**Short problem**. Rewrite the lines starting at "Document page, 1654x1241 pixels." and ending at "picture [1476, 1147, 1634, 1240]", putting "written content" in place of "text content" and changing nothing else.

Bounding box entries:
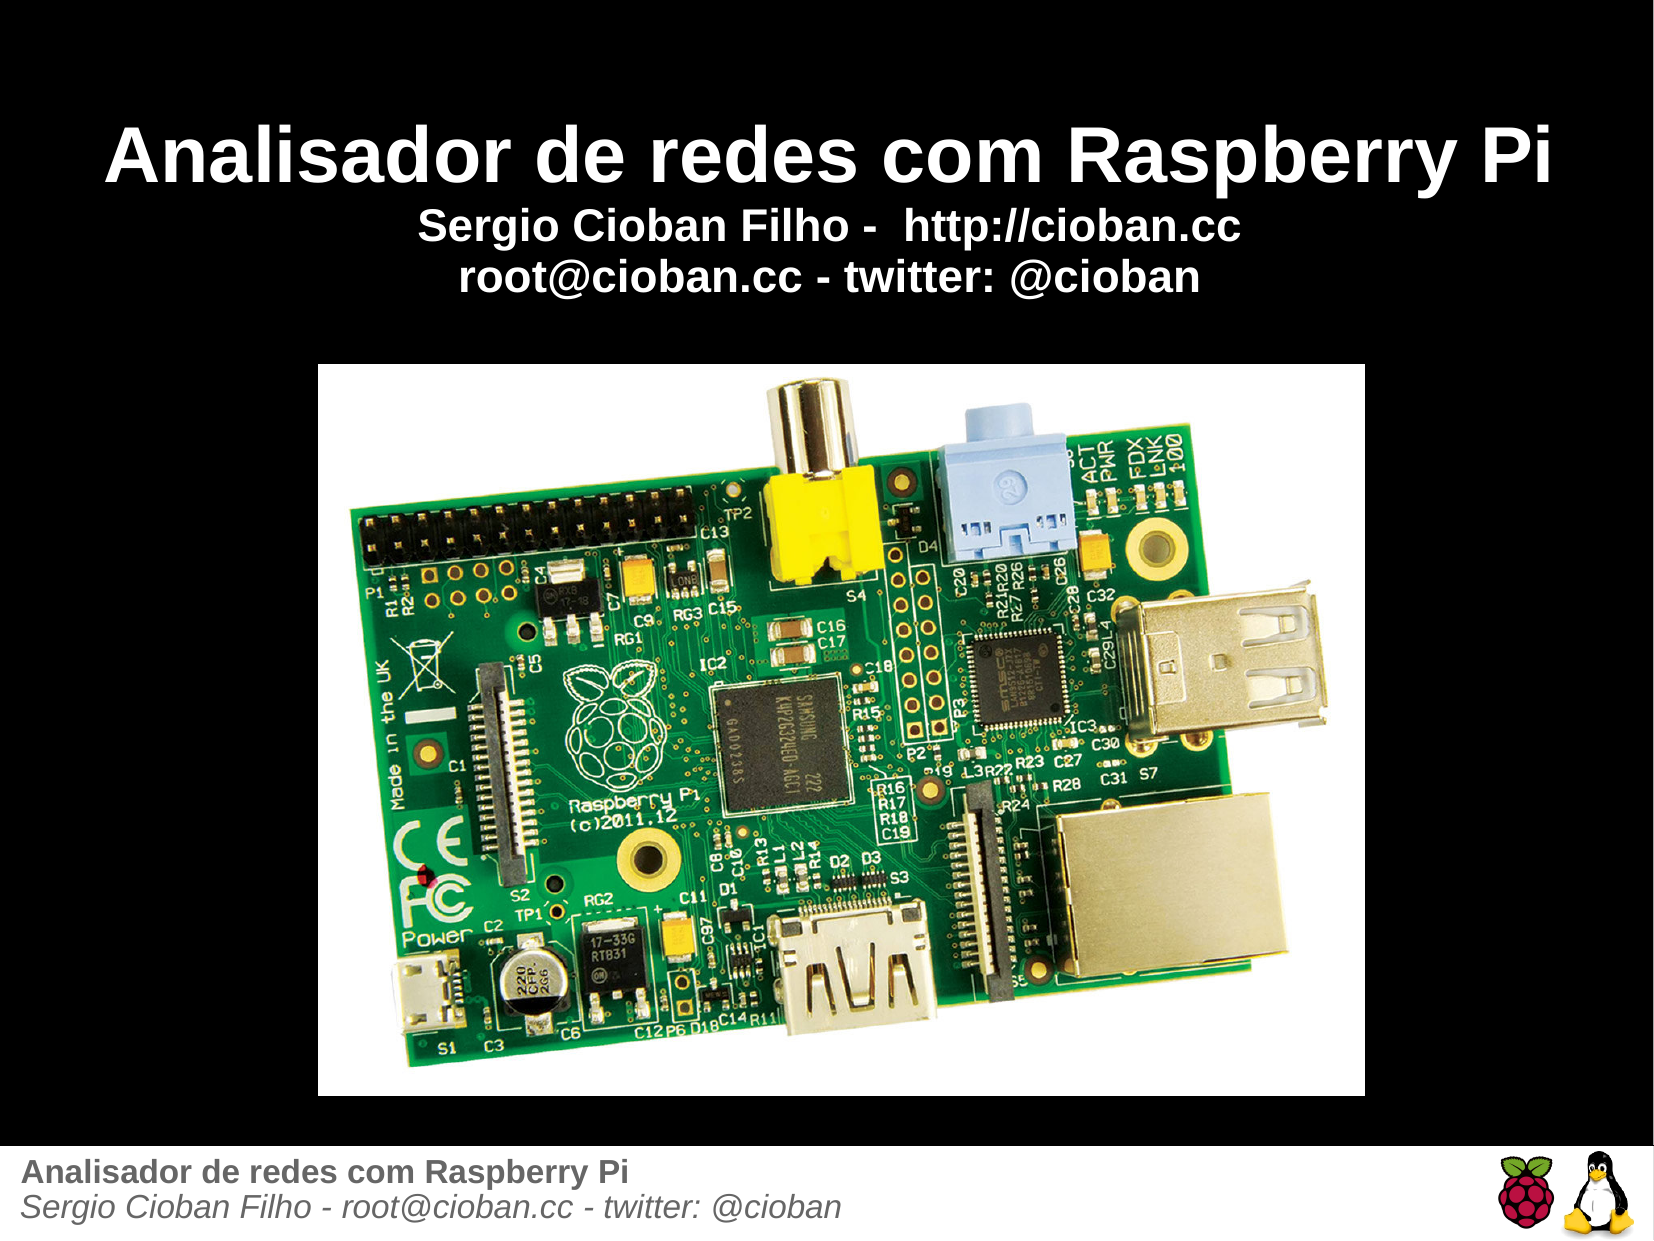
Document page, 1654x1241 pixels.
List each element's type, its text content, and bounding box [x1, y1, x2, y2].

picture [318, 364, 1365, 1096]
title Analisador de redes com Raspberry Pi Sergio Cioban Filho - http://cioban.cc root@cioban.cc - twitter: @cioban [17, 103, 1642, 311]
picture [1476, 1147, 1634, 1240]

==

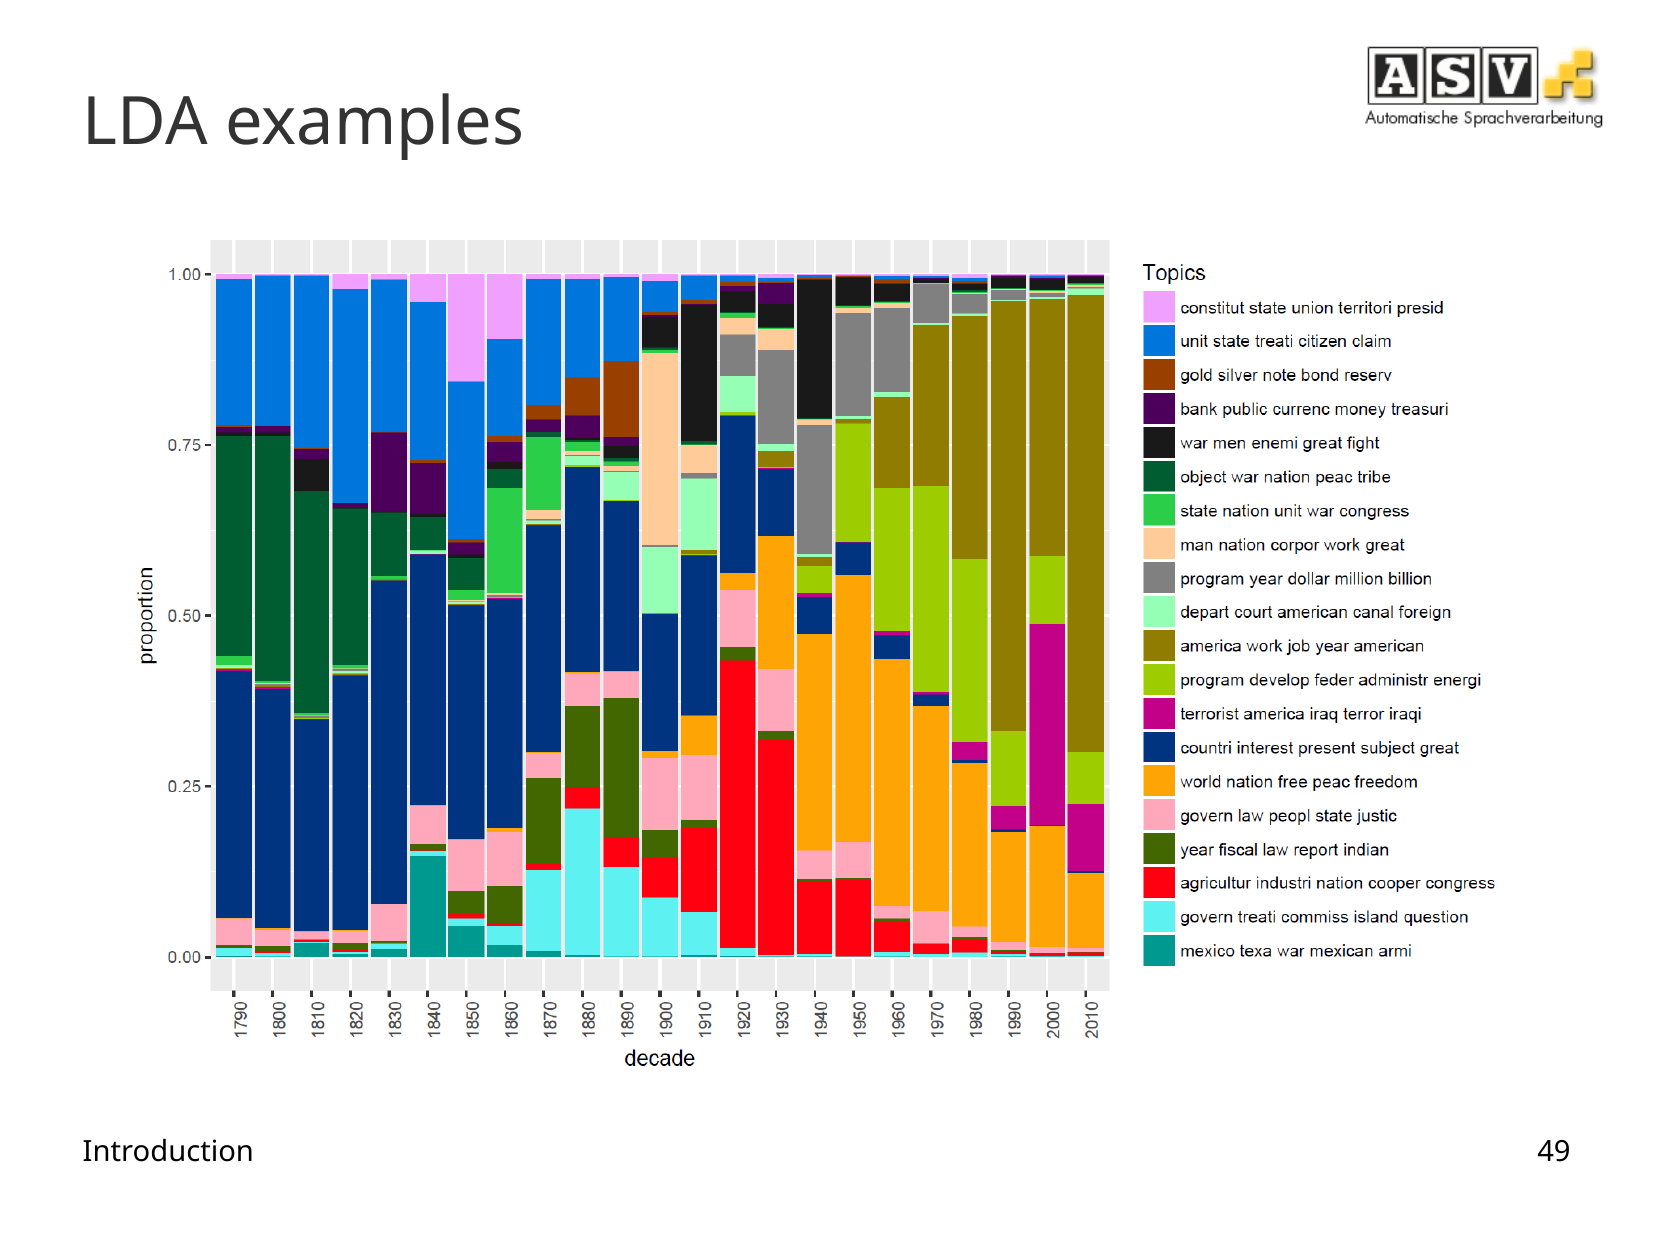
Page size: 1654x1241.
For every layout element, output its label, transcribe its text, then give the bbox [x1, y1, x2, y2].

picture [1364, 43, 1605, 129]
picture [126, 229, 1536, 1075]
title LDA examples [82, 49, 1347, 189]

**Solution to the exercise**.
Document page, 1654x1241 pixels.
List each element's type, its written content, and bounding box [x1, y1, x2, y2].

picture [318, 364, 1365, 1096]
title Analisador de redes com Raspberry Pi Sergio Cioban Filho - http://cioban.cc root@cioban.cc - twitter: @cioban [17, 103, 1642, 311]
picture [1476, 1147, 1634, 1240]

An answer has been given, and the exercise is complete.